COULD IT BE WE ARE BOTH POISONING OURSELVES—UNWITTINGLY IN MANY CASES—AND BEING POISONED (perhaps not so unwittingly)?

YES!

INGREDIENTS:
ENRICHED UNBLEACHED WHEAT FLOUR (WHEAT FLOUR, MALTED BARLEY FLOUR, NIACIN, REDUCED IRON, THIAMIN MONONITRATE [VIT. B1], RIBOFLAVIN [VIT.B2], FOLIC ACID [VIT. B9]), WATER, RAISINS, YEAST, CORN MEAL, CONTAINS 2% OR LESS OF EACH OF THE FOLLOWING: SALT, DISTILLED VINEGAR, VEGETABLE OIL (CANOLA AND/OR SOY), VITAL WHEAT GLUTEN, CINNAMON, NUTMEG, YEAST NUTRIENT (AMMONIUM SULPHATE), DOUGH CONDITIONERS (PROTEASE, ASCORBIC ACID, AZODICARBONAMIDE), CALCIUM PROPIONATE AND POTASSIUM SORBATE (MOLD INHIBITORS), NONFAT DRY MILK.

From time to time, I like what are called in the U.S. “English Muffins”—particularly the kind with Double Raisin & Cinnamon. I don’t eat them every week, but more when the mood strikes.

Over four months ago, I bought a pack of Franz English muffins, but didn’t finish it—and then forgot where I had put it. The kitchen in this apartment is small, so I don’t have a traditional bread bin. I store stuff in an overhead cupboard. Because the top shelf is high, sometimes I cannot see what is there already so have a tendency to put packages or cans in front—thus obscuring what is there already. Normally it doesn’t matter because the goods are either canned or dry.

What can I say! I’m an absent-minded author! 

Today I found those four month old muffins—I was clearing out the cupboards prior to moving—and was appalled to find that they still looked and felt highly edible. After more than a third of a year, that just isn’t natural.

Franz proudly boast that their muffins are free of High Fructose Corn Syrup and Trans Fat, but it is clear that other evils are afoot. Food should behave like food—and when it doesn’t, it is creepy. Is the food being irradiated? There is no mention of that on the packet. Either way, something is clearly wrong, and I junked the things. I doubt very much I will ever eat one again. When food is that unnatural, a sentient human being has reason to be frightened of it—because food can, and does, kill.

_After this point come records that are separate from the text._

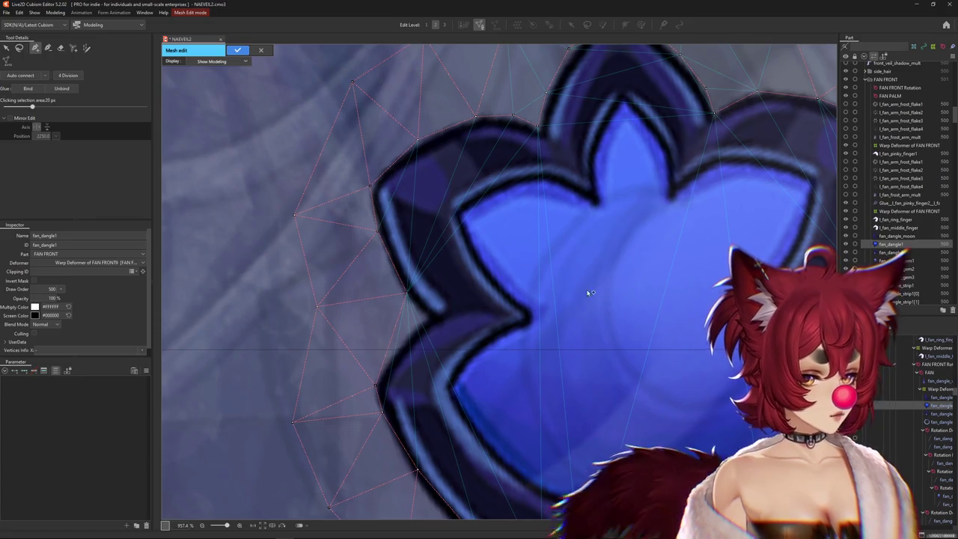
scroll(408, 232, up, 2)
scroll(407, 232, down, 2)
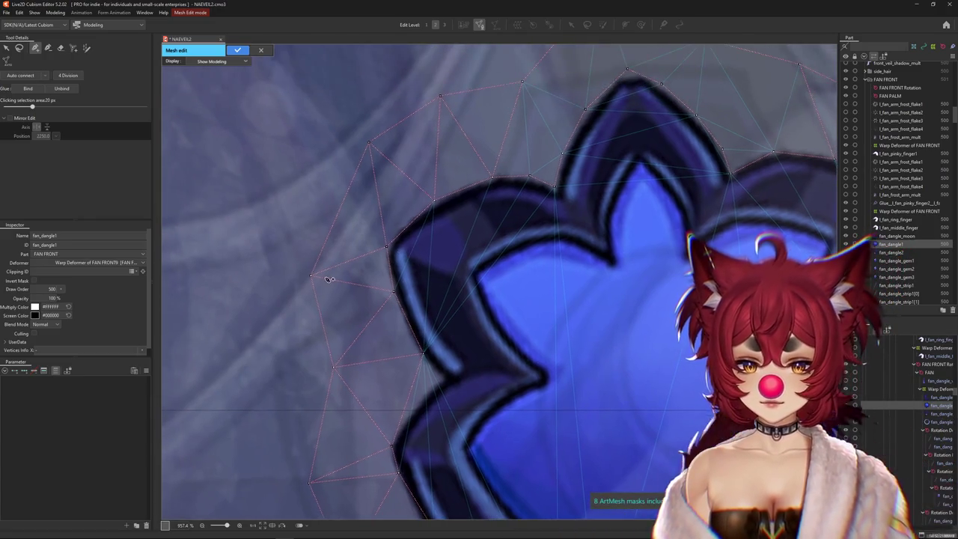
scroll(369, 144, up, 2)
scroll(427, 359, down, 2)
scroll(442, 374, up, 2)
scroll(420, 356, down, 2)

The comedian and talk show host, Bill Maher, states bluntly and often that we are poisoning ourselves by eating what is increasingly being called “Industrial Food.” Minimal research would indicate that he is almost certainly right—and that the combination of the industrial processes which we still quaintly call “farming” is producing food which, all too often, is downright hazardous to our health.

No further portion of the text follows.